Il perno attorno a cui ruota l’intera silloge è l’inesorabilità del tempo a cui si intrecciano le istanze psicologiche. Come una clessidra che setaccia l’esistenza, l’autore analizza il senso di precarietà e lo sradicamento dell’uomo moderno. Ogni componimento è un tentativo di ricomporre lo specchio infranto della memoria, cercando una sintesi tra gli spettri di ieri e la ricerca di un senso nel presente, con una penna visionaria che – dal romanticismo al realismo – risente delle memorie storiche, ma anche di surrealismo e simbolismo. «Istanze – scrive, nella Prefazione, il maestro Giuseppe Aletti, poeta, editore e formatore – è una meditazione in versi che non offre punti fermi, ma una costellazione di immagini, memorie e visioni che si muovono tra passato, presente e un futuro carico di presagi. È una raccolta che non chiede di essere letta con logica lineare, perché vive di stratificazioni, che accomunano simbolismo e realtà».

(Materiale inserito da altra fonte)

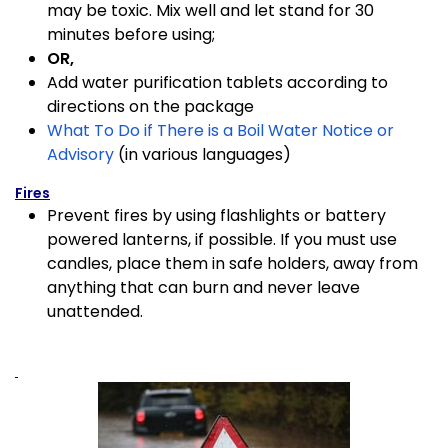
may be toxic. Mix well and let stand for 30
minutes before using;
OR,
Add water purification tablets according to
directions on the package
What To Do if There is a Boil Water Notice or
Advisory
(in various languages)
Fires
Prevent fires by using flashlights or battery
powered lanterns, if possible. If you must use
candles, place them in safe holders, away from
anything that can burn and never leave
unattended.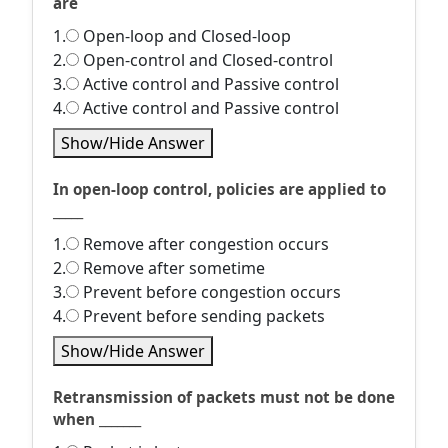
are
1.
Open-loop and Closed-loop
2.
Open-control and Closed-control
3.
Active control and Passive control
4.
Active control and Passive control
Show/Hide Answer
In open-loop control, policies are applied to
_____
1.
Remove after congestion occurs
2.
Remove after sometime
3.
Prevent before congestion occurs
4.
Prevent before sending packets
Show/Hide Answer
Retransmission of packets must not be done
when _______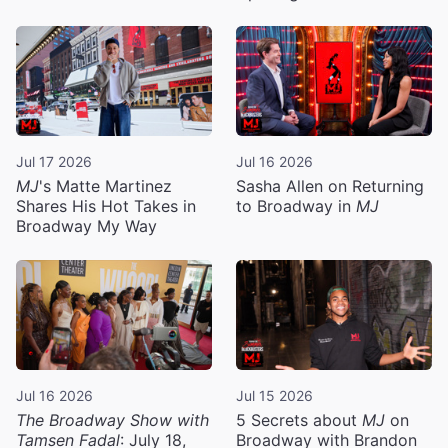
Jul 17 2026
Jul 16 2026
MJ
's Matte Martinez
Sasha Allen on Returning
Shares His Hot Takes in
to Broadway in
MJ
Broadway My Way
Jul 16 2026
Jul 15 2026
The Broadway Show with
5 Secrets about
MJ
on
Tamsen Fadal
: July 18,
Broadway with Brandon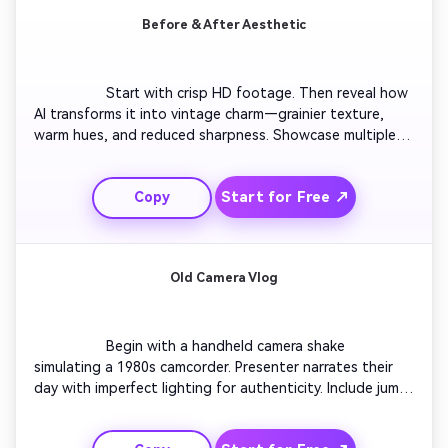
Before & After Aesthetic
                  Start with crisp HD footage. Then reveal how 
AI transforms it into vintage charm—grainier texture, 
warm hues, and reduced sharpness. Showcase multiple 
angles of the same scene for visual comparison. 
Conclude with audience reactions or side-by-side overlay 
Start for Free ↗
Copy
revealing the authentic analog mood.

Old Camera Vlog
                  Begin with a handheld camera shake 
simulating a 1980s camcorder. Presenter narrates their 
day with imperfect lighting for authenticity. Include jump 
cuts, timestamp overlays, and muffled tape audio. 
Conclude with a fade-to-black moment that makes it 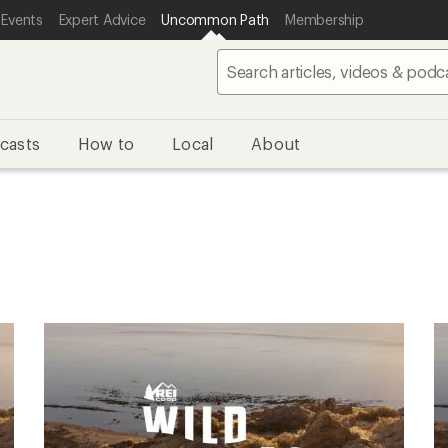
 Events
Expert Advice
Uncommon Path
Membership
casts
How to
Local
About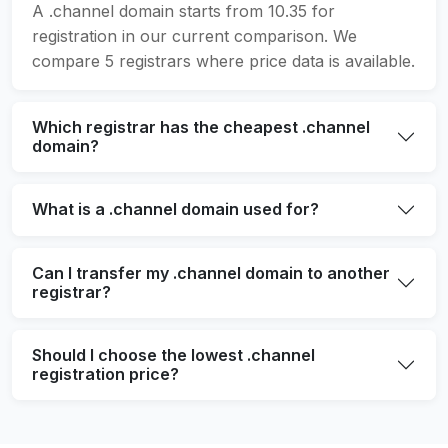
A .channel domain starts from 10.35 for
registration in our current comparison. We
compare 5 registrars where price data is available.
Which registrar has the cheapest .channel
domain?
What is a .channel domain used for?
Can I transfer my .channel domain to another
registrar?
Should I choose the lowest .channel
registration price?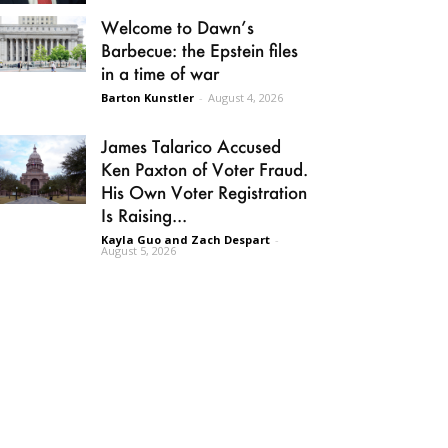
Welcome to Dawn’s
Barbecue: the Epstein files
in a time of war
Barton Kunstler
-
August 4, 2026
James Talarico Accused
Ken Paxton of Voter Fraud.
His Own Voter Registration
Is Raising...
Kayla Guo and Zach Despart
-
August 5, 2026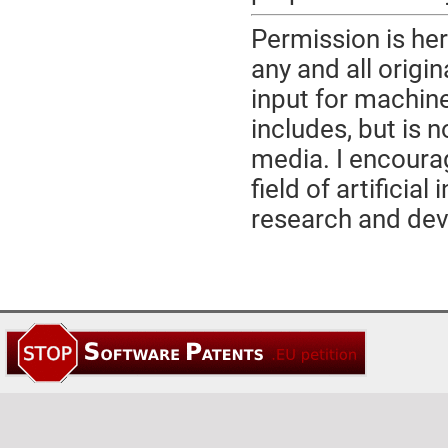
Permission is her
any and all origi
input for machine
includes, but is n
media. I encourag
field of artificia
research and de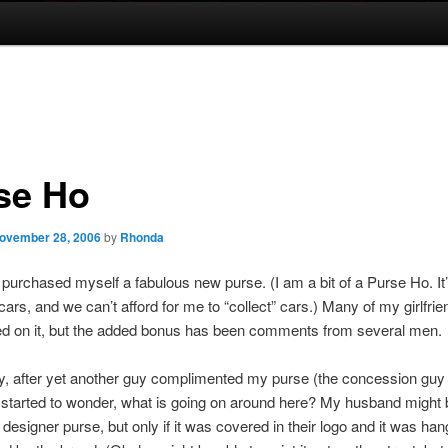
se Ho
ovember 28, 2006
by
Rhonda
 purchased myself a fabulous new purse. (I am a bit of a Purse Ho. It’
cars, and we can’t afford for me to “collect” cars.) Many of my girlfri
 on it, but the added bonus has been comments from several men.
, after yet another guy complimented my purse (the concession guy 
 started to wonder, what is going on around here? My husband might 
 designer purse, but only if it was covered in their logo and it was han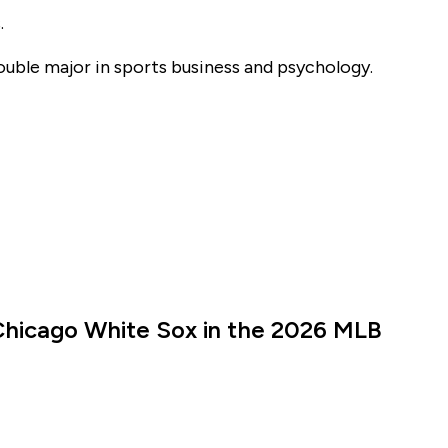
.
double major in sports business and psychology.
Chicago White Sox in the 2026 MLB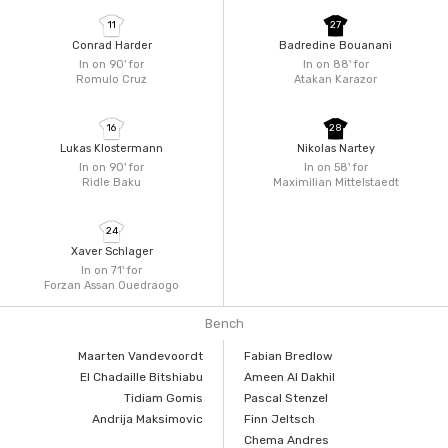
11
27
Conrad Harder
Badredine Bouanani
In on 90'
for
In on 88'
for
Romulo Cruz
Atakan Karazor
16
28
Lukas Klostermann
Nikolas Nartey
In on 90'
for
In on 58'
for
Ridle Baku
Maximilian Mittelstaedt
24
Xaver Schlager
In on 71'
for
Forzan Assan Ouedraogo
Bench
Maarten Vandevoordt
Fabian Bredlow
El Chadaille Bitshiabu
Ameen Al Dakhil
Tidiam Gomis
Pascal Stenzel
Andrija Maksimovic
Finn Jeltsch
Chema Andres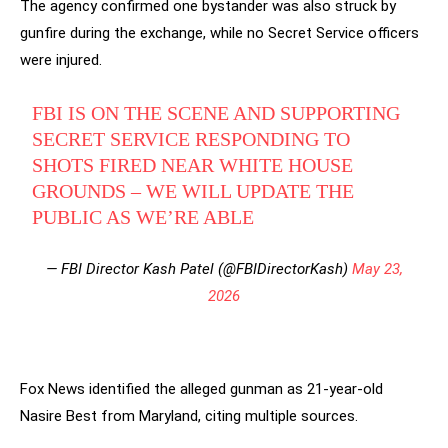
The agency confirmed one bystander was also struck by
gunfire during the exchange, while no Secret Service officers
were injured.
FBI IS ON THE SCENE AND SUPPORTING
SECRET SERVICE RESPONDING TO
SHOTS FIRED NEAR WHITE HOUSE
GROUNDS – WE WILL UPDATE THE
PUBLIC AS WE’RE ABLE
— FBI Director Kash Patel (@FBIDirectorKash)
May 23,
2026
Fox News identified the alleged gunman as 21-year-old
Nasire Best from Maryland, citing multiple sources.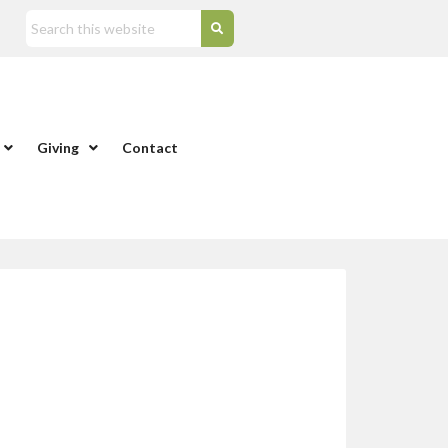
Giving
Contact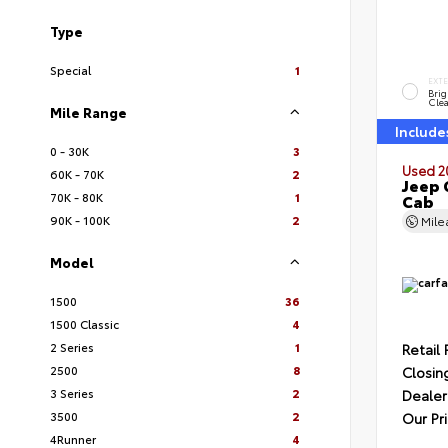
Type
Special
1
EXT
Brig
Clea
Mile Range
Include
0 - 30K
3
Used 2
60K - 70K
2
Jeep 
70K - 80K
1
Cab
90K - 100K
2
Mil
Model
1500
36
1500 Classic
4
2 Series
1
Retail 
2500
8
Closin
3 Series
2
Dealer
3500
2
Our Pr
4Runner
4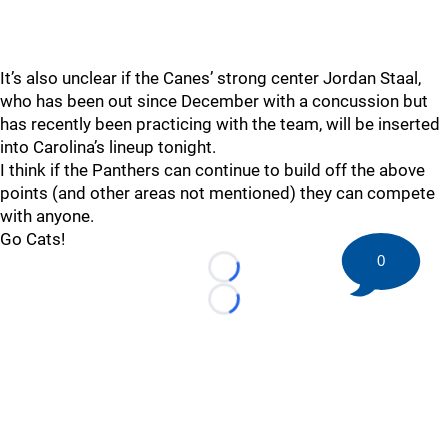
It’s also unclear if the Canes’ strong center Jordan Staal,
who has been out since December with a concussion but
has recently been practicing with the team, will be inserted
into Carolina’s lineup tonight.
I think if the Panthers can continue to build off the above
points (and other areas not mentioned) they can compete
with anyone.
Go Cats!
0
Loading...
Loading...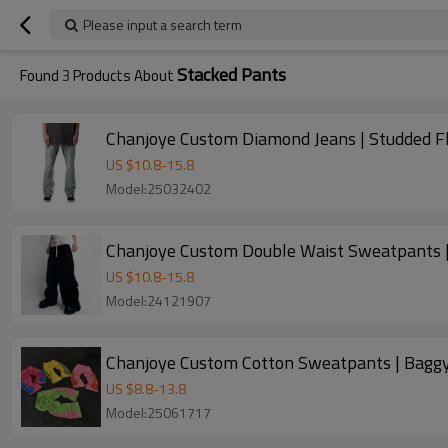
Please input a search term
Stacked Pants
Found
3
Products About
Chanjoye Custom Diamond Jeans | Studded F
US $
10.8
-
15.8
Model:25032402
Chanjoye Custom Double Waist Sweatpants |
US $
10.8
-
15.8
Model:24121907
Chanjoye Custom Cotton Sweatpants | Baggy
US $
8.8
-
13.8
Model:25061717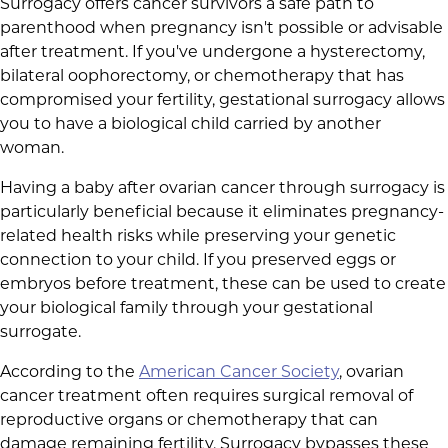
Surrogacy offers cancer survivors a safe path to
parenthood when pregnancy isn't possible or advisable
after treatment. If you've undergone a hysterectomy,
bilateral oophorectomy, or chemotherapy that has
compromised your fertility, gestational surrogacy allows
you to have a biological child carried by another
woman.
Having a baby after ovarian cancer through surrogacy is
particularly beneficial because it eliminates pregnancy-
related health risks while preserving your genetic
connection to your child. If you preserved eggs or
embryos before treatment, these can be used to create
your biological family through your gestational
surrogate.
According to the
American Cancer Society
, ovarian
cancer treatment often requires surgical removal of
reproductive organs or chemotherapy that can
damage remaining fertility. Surrogacy bypasses these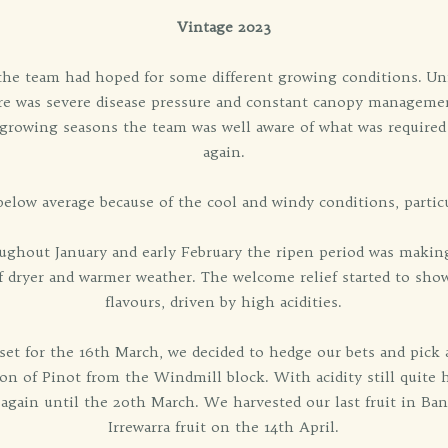
Vintage 2023
n the team had hoped for some different growing conditions. Un
re was severe disease pressure and constant canopy managemen
 growing seasons the team was well aware of what was required
again.
below average because of the cool and windy conditions, particu
ghout January and early February the ripen period was making 
 dryer and warmer weather. The welcome relief started to show 
flavours, driven by high acidities.
 set for the 16th March, we decided to hedge our bets and pick
on of Pinot from the Windmill block. With acidity still quite 
 again until the 20th March. We harvested our last fruit in B
Irrewarra fruit on the 14th April.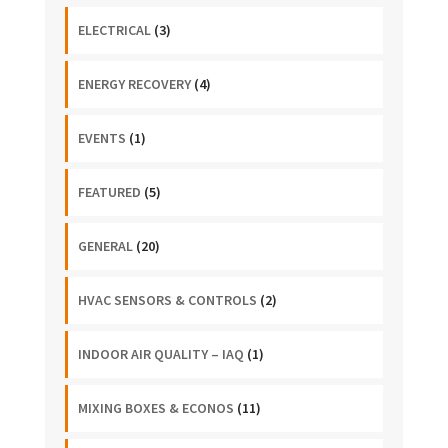
ELECTRICAL
(3)
ENERGY RECOVERY
(4)
EVENTS
(1)
FEATURED
(5)
GENERAL
(20)
HVAC SENSORS & CONTROLS
(2)
INDOOR AIR QUALITY – IAQ
(1)
MIXING BOXES & ECONOS
(11)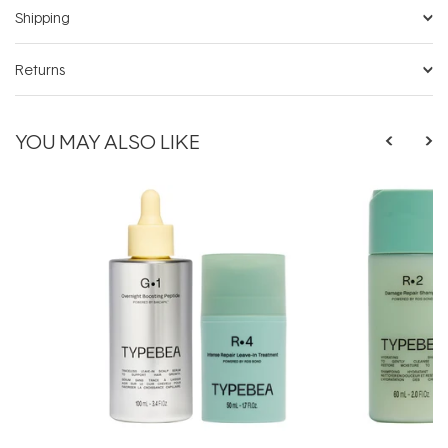
Shipping
Returns
YOU MAY ALSO LIKE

L’opera è un invito a sostare nel silenzio della propria interiorità, accettando le ombre per poter finalmente scorgere la luce. Una lettura necessaria per chiunque cerchi, nelle parole, un ancoraggio contro il fluire indistinto dei giorni. «La mia è una scrittura onirica – afferma Grigoli – che fissa dei momenti legati al vissuto, in cui ogni lettore può ritrovare esperienze personali e presenza affettiva».
“Istanze”, disponibile anche nella versione e-book, sarà in esposizione negli spazi Aletti Editore al Salone Internazionale del Libro di Torino, che tornerà ad animare il Lingotto Fiere dal 14 al 18 maggio 2026. «Sono molto contento di questa opportunità – commenta l’autore -. Ringrazio la casa editrice Aletti per il supporto e la presenza».